Impact of neutrino properties on the estimation of inflationary parameters from current and future observations
Martina Gerbino, Katherine Freese, Sunny Vagnozzi, Massimiliano Lattanzi, Olga Mena, Elena Giusarma, Shirley Ho
TL;DR
This paper analyzes how uncertainties in neutrino properties bias the estimation of inflationary parameters from CMB and BAO data. Using Bayesian MCMC with exact NH/IH hierarchies and alternative approximations, it shows that $M_ u$ and $N_ ext{eff}$ can shift the scalar spectral index $n_s$ by up to ~0.8$\sigma$ under nonstandard priors, though current data largely suppress these shifts, especially when BAO are included. The hierarchy itself has negligible impact, while improper minimal-mass priors (e.g., $M_ u=0$) can bias results; forecasts for COrE and Stage-IV indicate persistent, but manageable, neutrino-induced shifts in $n_s$ that could affect inflation-model discrimination. The work emphasizes the importance of marginalizing over neutrino properties in precision cosmology and demonstrates how neutrino physics can influence the interpretation of inflationary potentials in models like Natural Inflation and Higgs-like scenarios. Overall, careful treatment of neutrino sector uncertainties is crucial for robust constraints on inflation from future cosmological data.
Abstract
We study the impact of assumptions about neutrino properties on the estimation of inflationary parameters from cosmological data, with a specific focus on the allowed contours in the $n_s/r$ plane. We study the following neutrino properties: (i) the total neutrino mass $ M_ν=\sum_i m_i$; (ii) the number of relativistic degrees of freedom $N_{eff}$; and (iii) the neutrino hierarchy: whereas previous literature assumed 3 degenerate neutrino masses or two massless neutrino species (that do not match neutrino oscillation data), we study the cases of normal and inverted hierarchy. Our basic result is that these three neutrino properties induce $< 1 σ$ shift of the probability contours in the $n_s/r$ plane with both current or upcoming data. We find that the choice of neutrino hierarchy has a negligible impact. However, the minimal cutoff on the total neutrino mass $M_{ν,{min}}=0 $ that accompanies previous works using the degenerate hierarchy does introduce biases in the $n_s/r$ plane and should be replaced by $M_{ν,min}= 0.059$ eV as required by oscillation data.
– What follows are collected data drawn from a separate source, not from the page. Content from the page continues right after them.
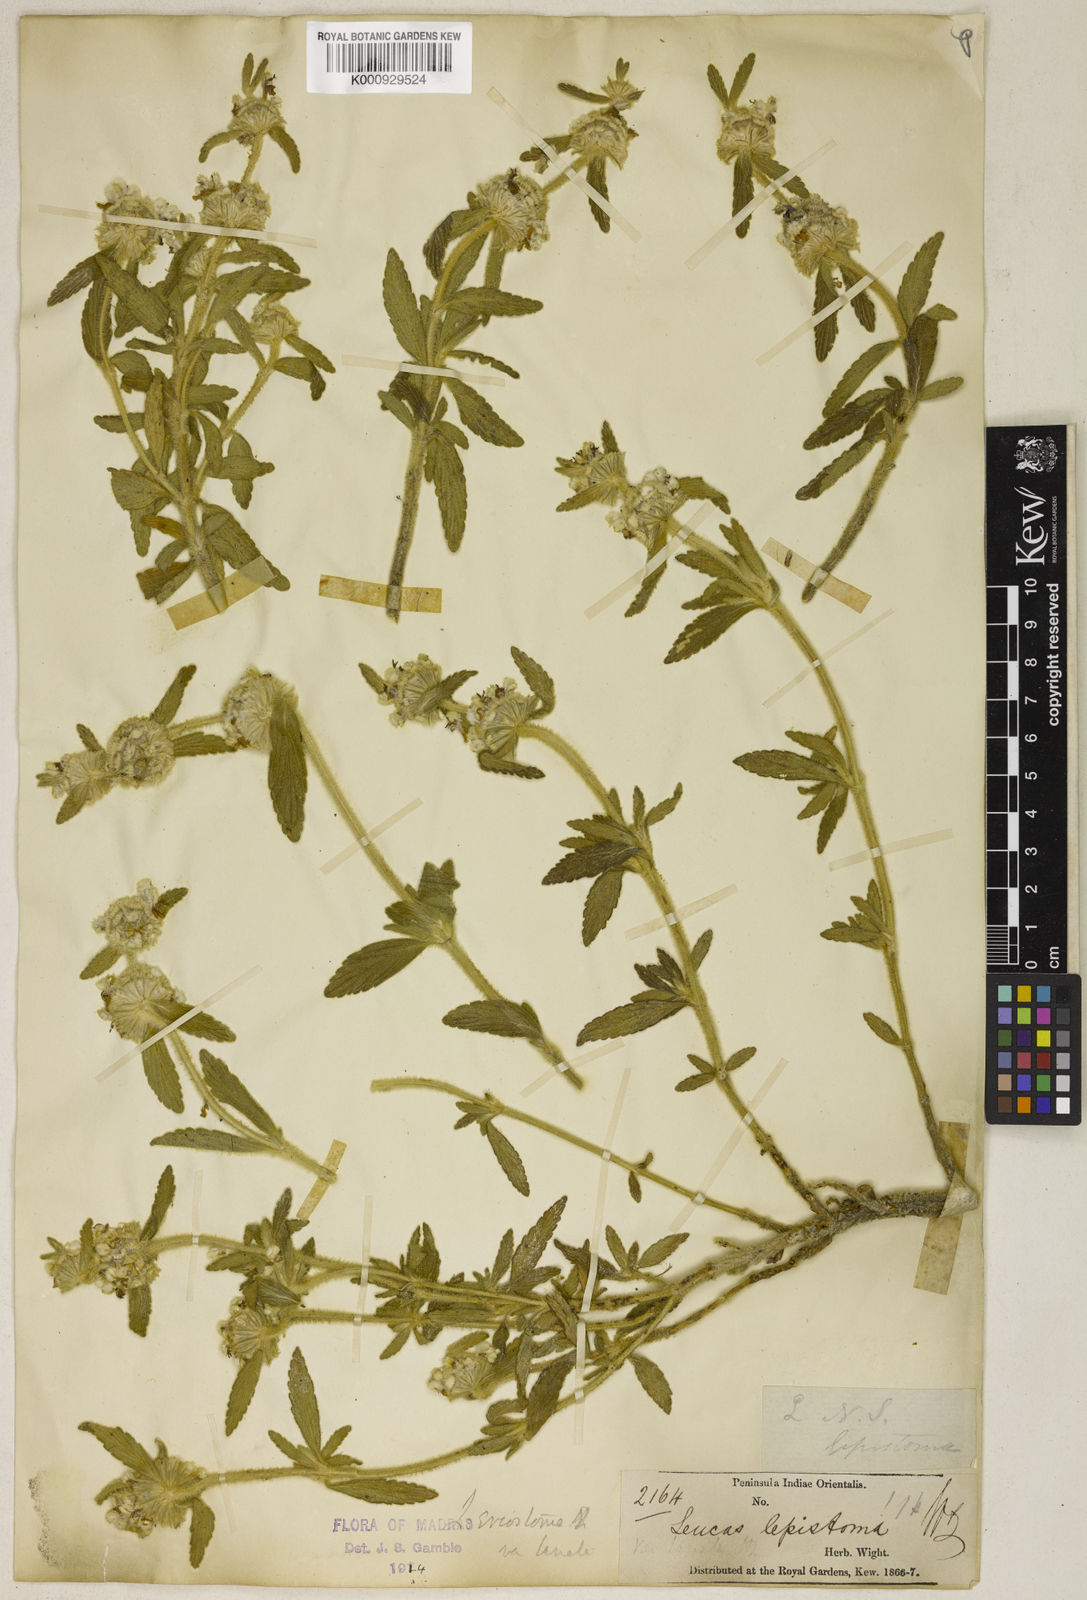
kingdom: Plantae
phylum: Tracheophyta
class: Magnoliopsida
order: Lamiales
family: Lamiaceae
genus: Leucas
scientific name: Leucas eriostoma
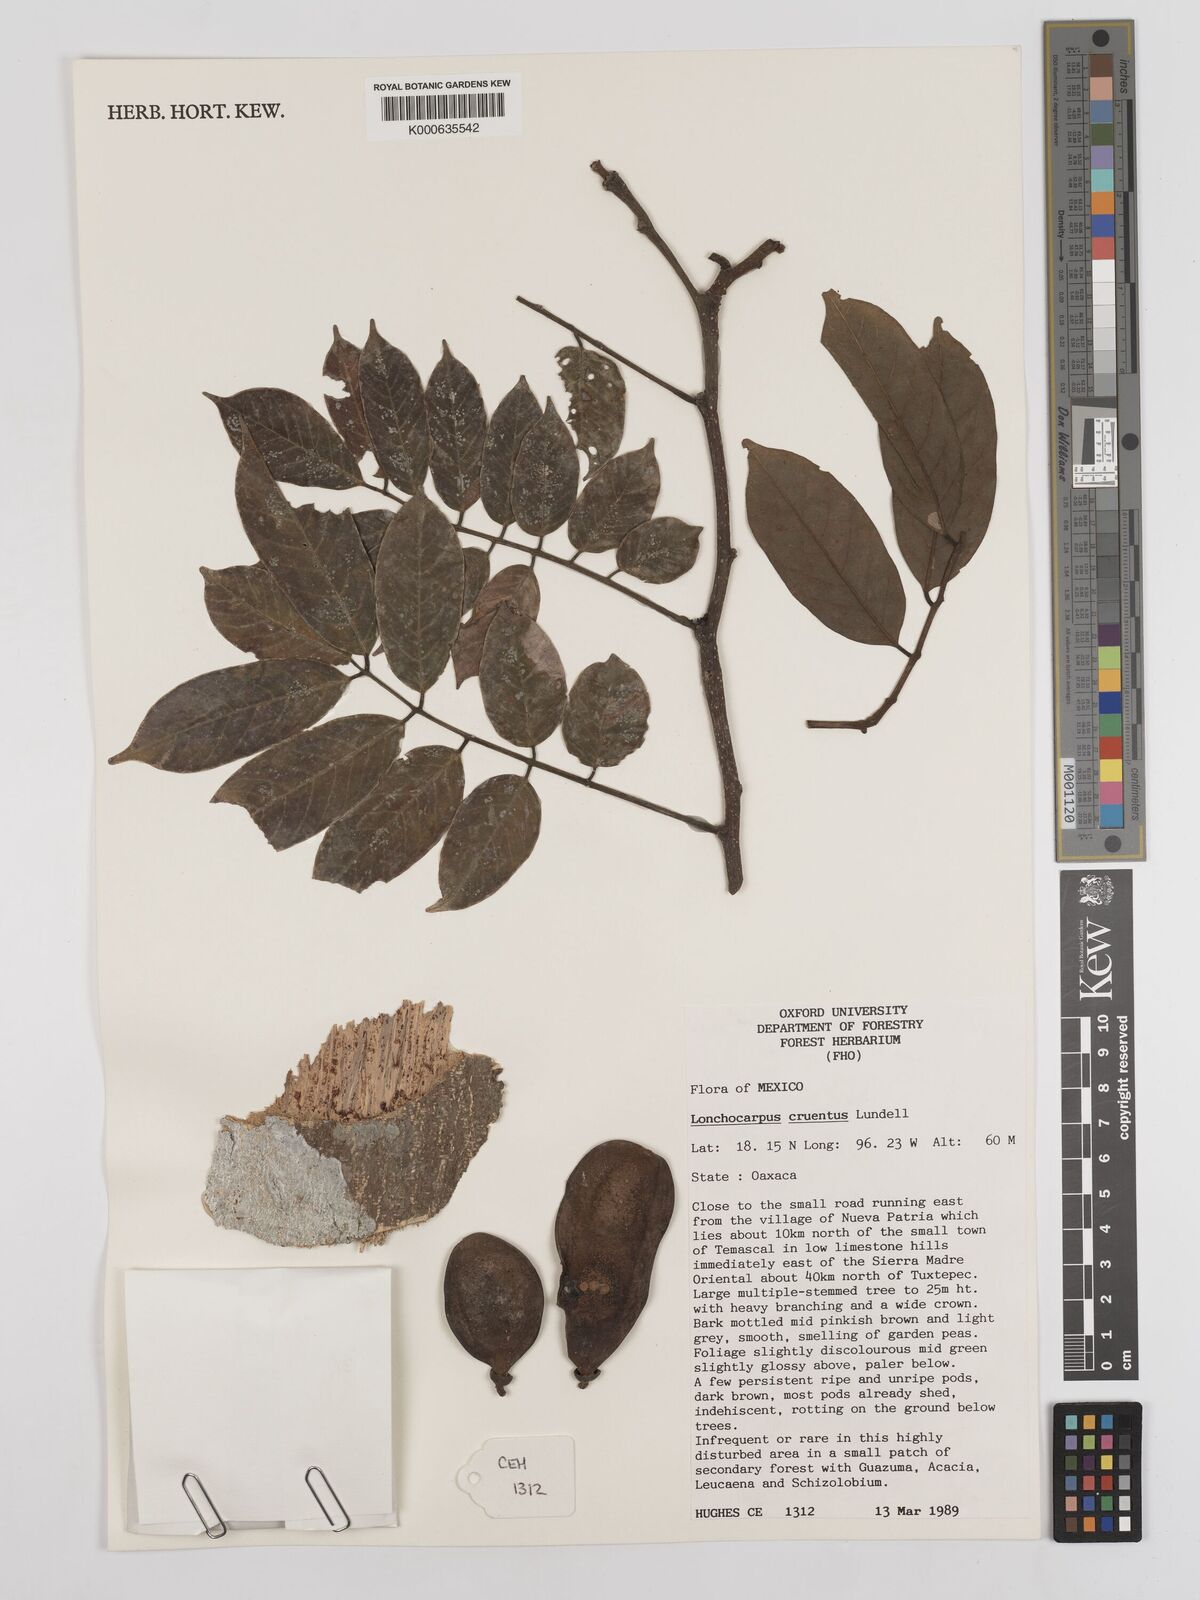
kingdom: Plantae
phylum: Tracheophyta
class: Magnoliopsida
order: Fabales
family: Fabaceae
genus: Lonchocarpus
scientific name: Lonchocarpus cruentus
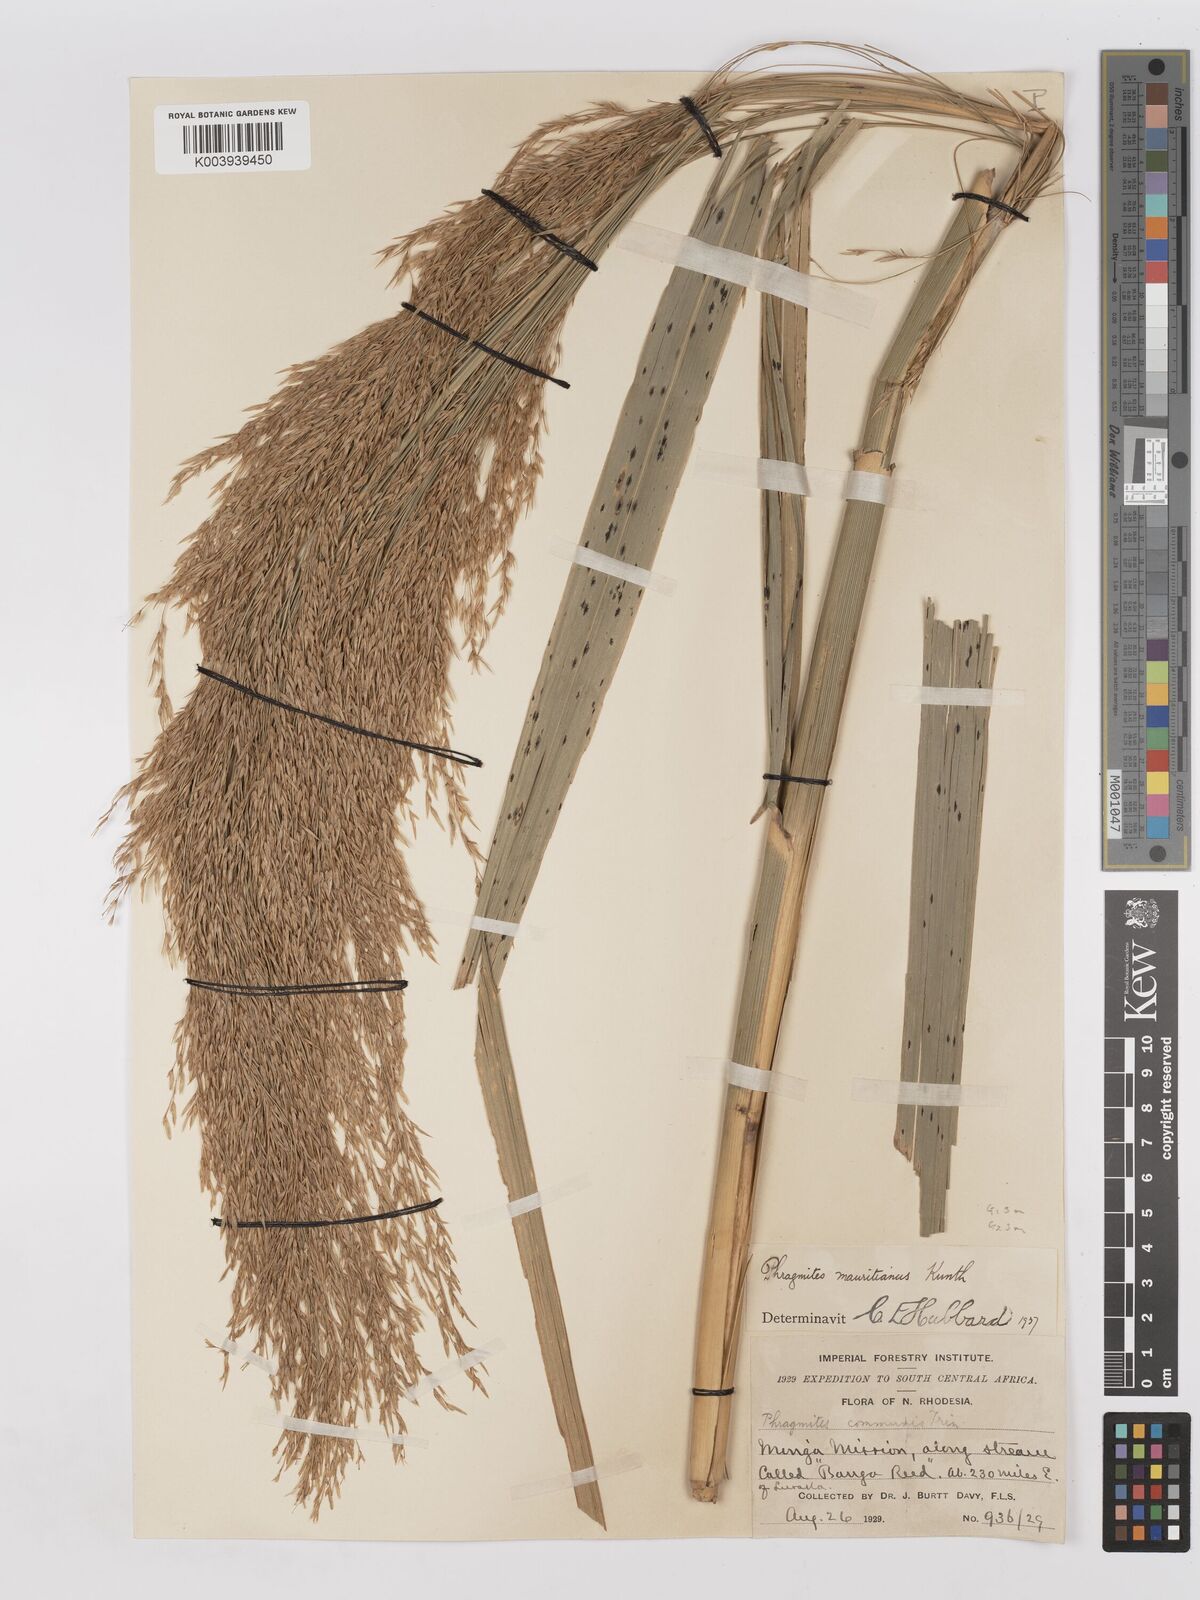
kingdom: Plantae
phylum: Tracheophyta
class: Liliopsida
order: Poales
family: Poaceae
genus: Phragmites
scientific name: Phragmites mauritianus
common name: Reed grass
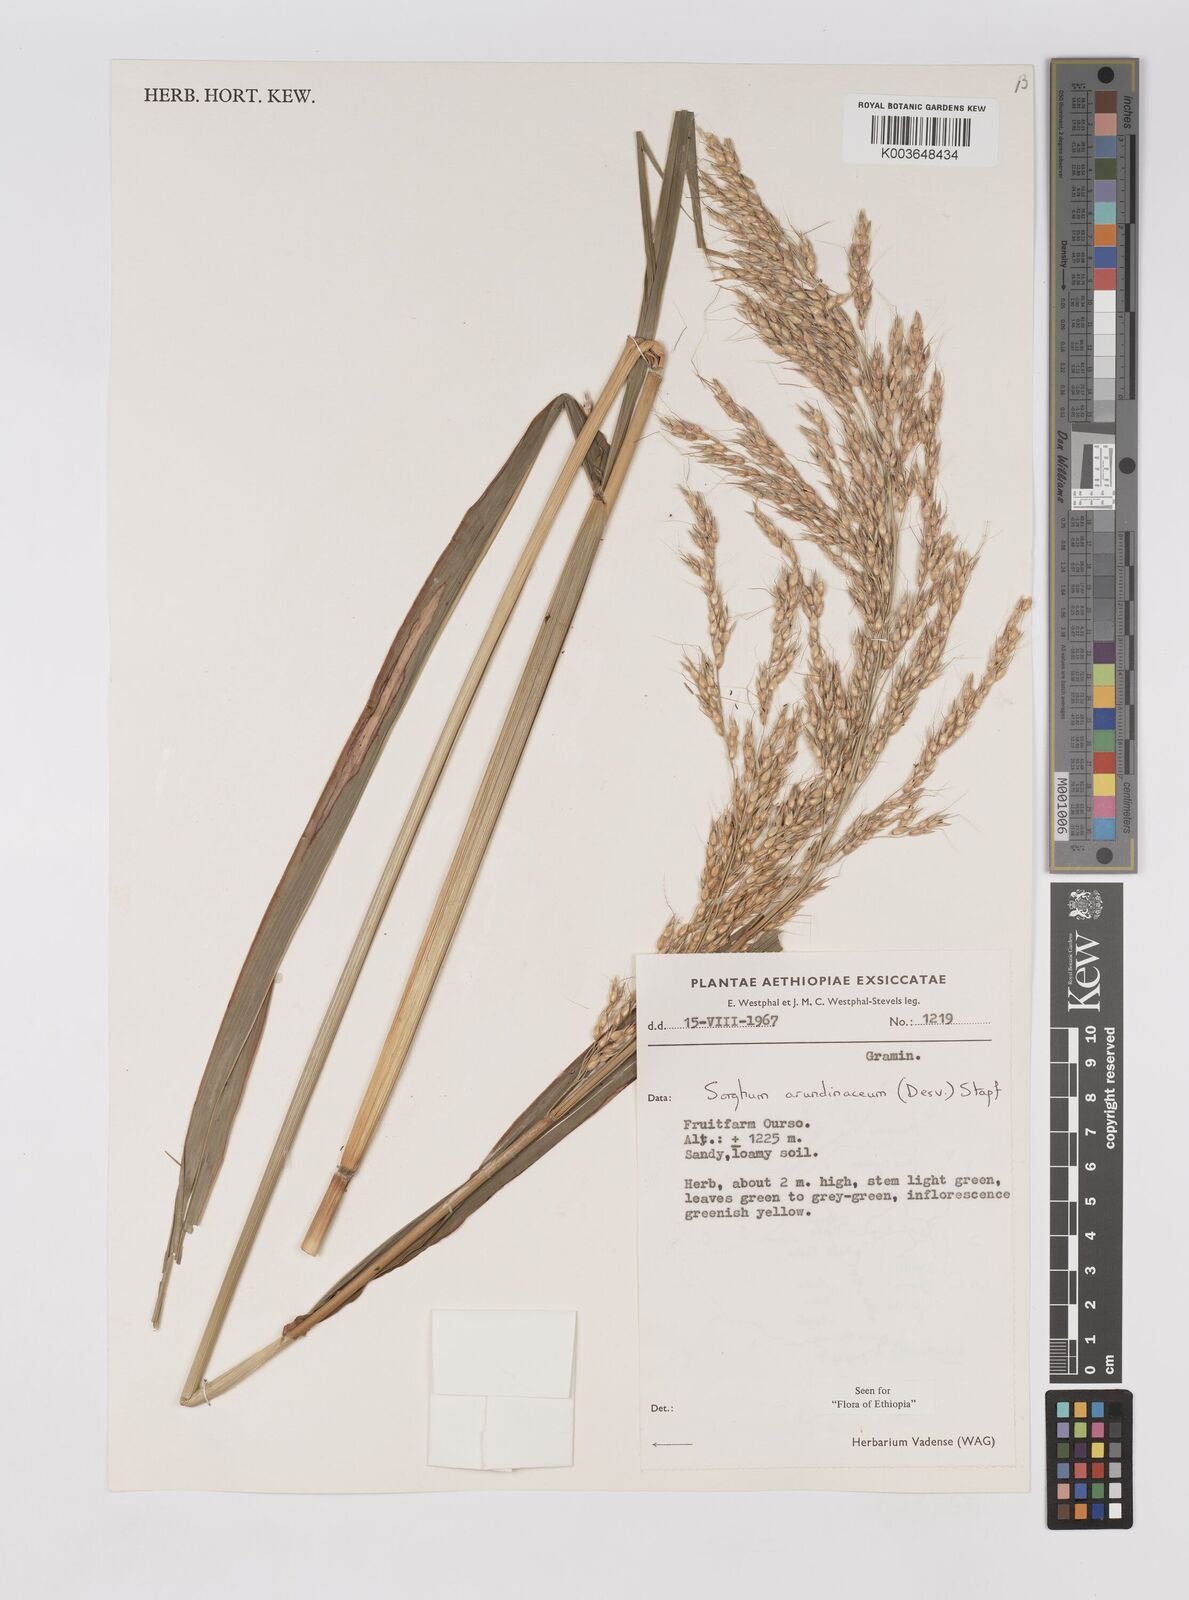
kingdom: Plantae
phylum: Tracheophyta
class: Liliopsida
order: Poales
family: Poaceae
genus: Sorghum
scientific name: Sorghum arundinaceum
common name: Sorghum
Using current CMB data from Planck and Bicep/Keck, marginalizing over $ M_ν$ and over $r$ can lead to a shift in the mean value of $n_s$ of $\sim0.3σ$ towards lower values. However, once BAO measurements are included, the standard contours in the $n_s/r$ plane are basically reproduced. Larger shifts of the contours in the $n_s/r$ plane (up to 0.8$σ$) arise for nonstandard values of $N_{eff}$. We also provide forecasts for the future CMB experiments COrE and Stage-IV and show that the incomplete knowledge of neutrino properties, taken into account by a marginalization over $M_ν$, could induce a shift of $\sim0.4σ$ towards lower values in the determination of $n_s$ (or a $\sim 0.8σ$ shift if one marginalizes over $N_{eff}$). Comparison to specific inflationary models is shown.